## WHAT IS BEING ASKED
Please reproduce the post on Milton Friedman's Charlie Rose appearance word for word, from "Here, for example, is" up to and including "dollars they have.".

## SELECTION
• • • •
Milton and (Charlie) Rose

by Don Boudreaux on December 29, 2005

in Trade

Milton Friedman was the guest on Monday night’s The Charlie Rose Show.

Unfortunately, a free link to the show — or even its transcript — is unavailable.  But I don’t regret the $9.95 that I paid for the transcript to be e-mailed to me.  Friedman remains brilliant and important.

Here, for example, is Friedman responding to the oft-expressed concern that foreigners holding dollars and dollar-denominated assets is dangerous for America because foreigners might ‘dump’ these assets.

    MILTON FRIEDMAN:  Why – who — how would they dump it?

                CHARLIE ROSE:  They would sell it back.

                MILTON FRIEDMAN:  Sell what?

                CHARLIE ROSE:  The interest on the debt that they have.  The dollars they have.

                MILTON FRIEDMAN:  To whom?  To whom would they sell it?

                CHARLIE ROSE:  Your point is that there is no buyer.

                MILTON FRIEDMAN:  Well, there are buyers, of course there is always a buyer.  At what price?
• • • •
## DATA EXTRACT
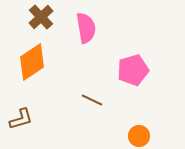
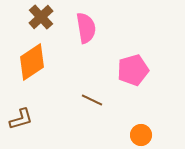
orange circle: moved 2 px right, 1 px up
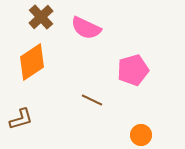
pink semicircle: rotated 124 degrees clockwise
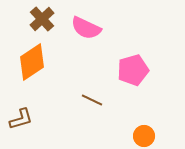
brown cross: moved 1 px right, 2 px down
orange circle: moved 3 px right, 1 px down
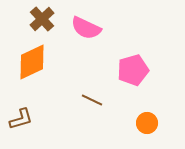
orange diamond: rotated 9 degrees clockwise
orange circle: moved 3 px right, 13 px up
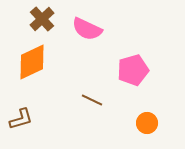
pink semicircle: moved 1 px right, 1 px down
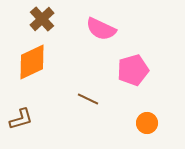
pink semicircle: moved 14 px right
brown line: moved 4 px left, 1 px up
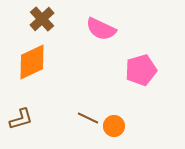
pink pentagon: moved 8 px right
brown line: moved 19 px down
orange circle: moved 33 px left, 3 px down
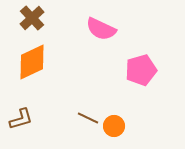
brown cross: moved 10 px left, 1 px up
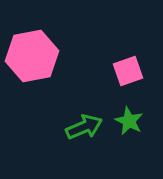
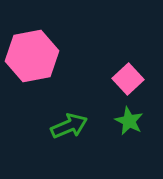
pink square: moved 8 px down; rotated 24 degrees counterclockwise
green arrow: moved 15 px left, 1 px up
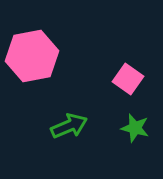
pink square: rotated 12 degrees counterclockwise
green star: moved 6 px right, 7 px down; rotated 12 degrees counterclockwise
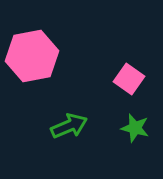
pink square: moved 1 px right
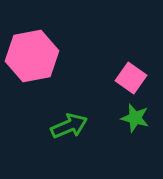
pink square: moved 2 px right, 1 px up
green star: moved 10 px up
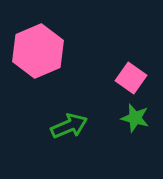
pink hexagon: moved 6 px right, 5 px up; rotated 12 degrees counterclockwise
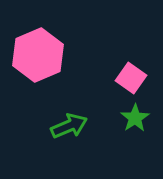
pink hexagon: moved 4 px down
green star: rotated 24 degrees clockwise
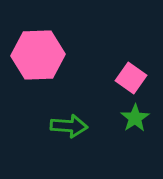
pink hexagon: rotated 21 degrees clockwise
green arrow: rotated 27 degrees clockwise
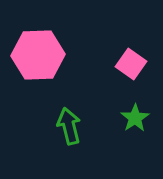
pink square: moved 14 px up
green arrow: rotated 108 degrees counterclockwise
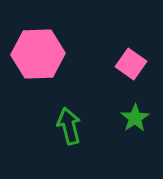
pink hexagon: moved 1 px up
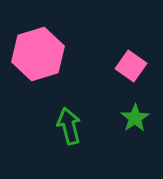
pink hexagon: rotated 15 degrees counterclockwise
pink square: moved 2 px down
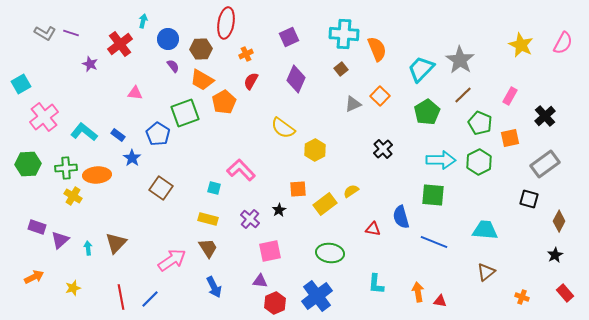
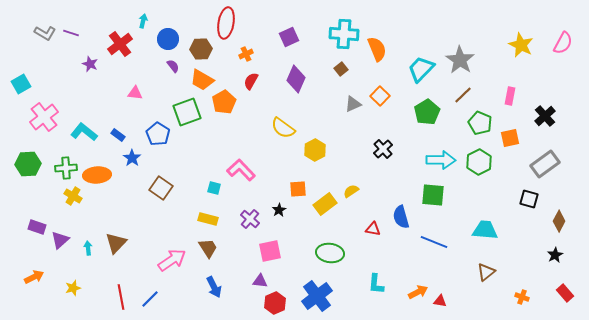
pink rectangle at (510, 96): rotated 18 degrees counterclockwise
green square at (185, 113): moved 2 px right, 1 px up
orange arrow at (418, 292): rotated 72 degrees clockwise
• • • •
## RESPONSE TO THIS EXERCISE
Here, for example, is Friedman responding to the oft-expressed concern that foreigners holding dollars and dollar-denominated assets is dangerous for America because foreigners might ‘dump’ these assets.

    MILTON FRIEDMAN:  Why – who — how would they dump it?

                CHARLIE ROSE:  They would sell it back.

                MILTON FRIEDMAN:  Sell what?

                CHARLIE ROSE:  The interest on the debt that they have.  The dollars they have.